米国の株高が続く必要条件となる「2つのリスク要因」解消

6月初旬まで最高値更新が続いた米国株式市場は、11日の1日で主要株価指数が約5%急落しました。3月下旬から2ヵ月以上続いた米国株の上昇局面が、変わった可能性が高いと筆者は見ています。

米国株が急落した前日(10日)には、FOMC(連邦公開市場委員会)後のパウエル議長の会見中に米国株が乱高下して変調の予兆がありました。パウエル議長が今後の景気に関して慎重な姿勢を示し、これが市場心理に悪影響をもたらしたなどとメディアでは解説されました。

ただ、パウエル議長は、経済の早期回復のために金融緩和を続ける姿勢を改めて示したほか、これまでの株高がバブルではないかとの質問にも無難な回答を行っており、金融市場に配慮したコミュニケーションを徹底しました。


金融市場の楽観論が行き過ぎに

6月に米国の株高が止まった最大の要因は、金融市場の楽観論がやや行き過ぎの領域に入ったため、と考えます。

先週後半に浮上した悪材料として、人口が多い、テキサス州、フロリダ州、カリフォルニア州などで、新型コロナウイルス感染者が増え続けていることが挙げられます。6月5日の当欄で、筆者はこの点を指摘しましたが、やや遅れて悪材料として意識されたのでしょう。

その後も市場の不安心理が高まり、週明け15日にはS&P500指数が3000の大台を一時下回る場面がありました。ただその後、経済再開期待を背景に買い戻しが優勢となり下げ幅を縮小させました。

さらに、連邦準備制度理事会(FRB)が社債購入を広範囲に開始するとのアナウンスで米国の株式市場は一段高。翌16日にかけて、トランプ政権がインフラ投資を1兆円規模で行うと報じられ、さらに株高となり、17日時点で先週後半の急落分を、かなりの部分戻しました。

FRBの社債購入のアナウンスは、すでに決まっていたスキームを広く始動させるという実務的な発表です。
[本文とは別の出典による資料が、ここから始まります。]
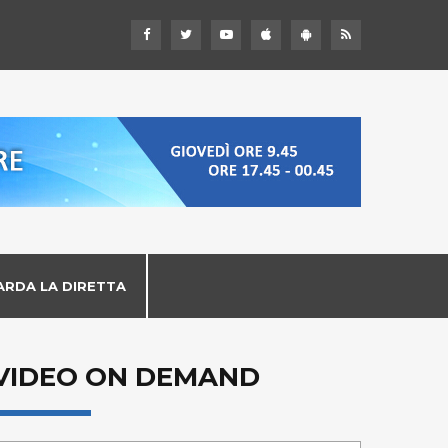
ARDA LA DIRETTA
VIDEO ON DEMAND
これはリスク資産である社債のリスクプレミアムを低下させる金融市場緩和政策であり、社債市場が発達した米国では、信用緩和という経路で強い金融緩和効果が期待できます。ただ、今週のアナウンスは、追加的な金融緩和措置とは位置付けられません。

<写真:ロイター/アフロ>

インフラ投資の有効性は?

トランプ大統領による1兆ドルのインフラ投資計画については、一部でしか報道されておらず真偽は定かではではありません。これが正しいとすれば、米国が追加的な財政政策によって景気回復や株高をもたらす可能性があります。
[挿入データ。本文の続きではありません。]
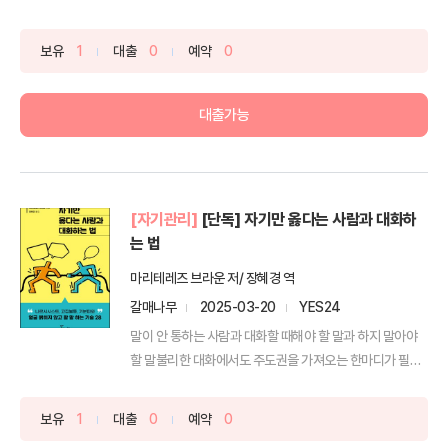
의...
보유
1
대출
0
예약
0
대출가능
[자기관리]
[단독] 자기만 옳다는 사람과 대화하
는 법
마리테레즈 브라운 저/ 장혜경 역
갈매나무
2025-03-20
YES24
말이 안 통하는 사람과 대화할 때해야 할 말과 하지 말아야
할 말불리한 대화에서도 주도권을 가져오는 한마디가 필요
하다...
보유
1
대출
0
예약
0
ただ、インフラ投資はその性格上、即効性が期待できない政策メニューです。2020年後半に政策効果が息切れするリスクがある米国経済に対しては望ましいメニューではないでしょう。トランプ大統領は給与税減税を議会に要請していましたが、これに反対する民主党との妥協を図るために、インフラ投資をアピールしたのかもしれません。

コロナ禍後に経済成長率を高める財政政策としては、減税政策が最も有効であると筆者は考えています。このため、米国におけるインフラ投資拡充を過度に評価すべきではなく、むしろインフラ投資拡充の財源確保として、将来の法人税、所得税の増税が行われるリスクが懸念されます。

また、インフラ投資拡充は長期的な財政プランの意味合いが大きいとみています。それよりも、2020年夏場以降に第4弾の追加財政政策がスムーズに実現するかが、株式市場に取ってはより重要でしょう。

金融市場では、景気回復をサポートするために、今後追加で1兆ドル規模の財政政策が想定されていると見られます。ただ、これが本当に短期間で実現するのか、筆者はやや警戒しています。

大統領選挙まであと4ヵ月あまりとなっていますが、トランプ政権と民主党の政治的な対立が強まる中で、議会において追加財政政策に関する協議が進まないリスクがあります。民主党はすでに独自の3兆ドル規模の追加財政政策を打ち出していますが、この案と給与減税などを検討するとしているトランプ政権との違いは大きいです。

米国では、大規模な財政政策が4月早々から実現しており、これが家計所得を大きく支えています。7~9月期以降に追加財政政策が実現しなければ、一時給付金そして失業保険給付金上乗せなどがなくなるため、筆者が警戒している「財政の崖」が顕在化し、2020年後半の米国経済復調の大きな足かせになります。

トランプ政権が繰り出した金融財政政策は、経済活動の早期回復期待を高め、そして資産インフレの萌芽をもたらしました。

ただ、(1)コロナウイルス感染拡大(2)追加財政政策への不確実性、という米国政治に起因するリスクが、好調だった米国の株式市場の景色を変える可能性があります。米国株市場が最高値更新を続けるには、双方のリスク要因が解消することが必要と考えています。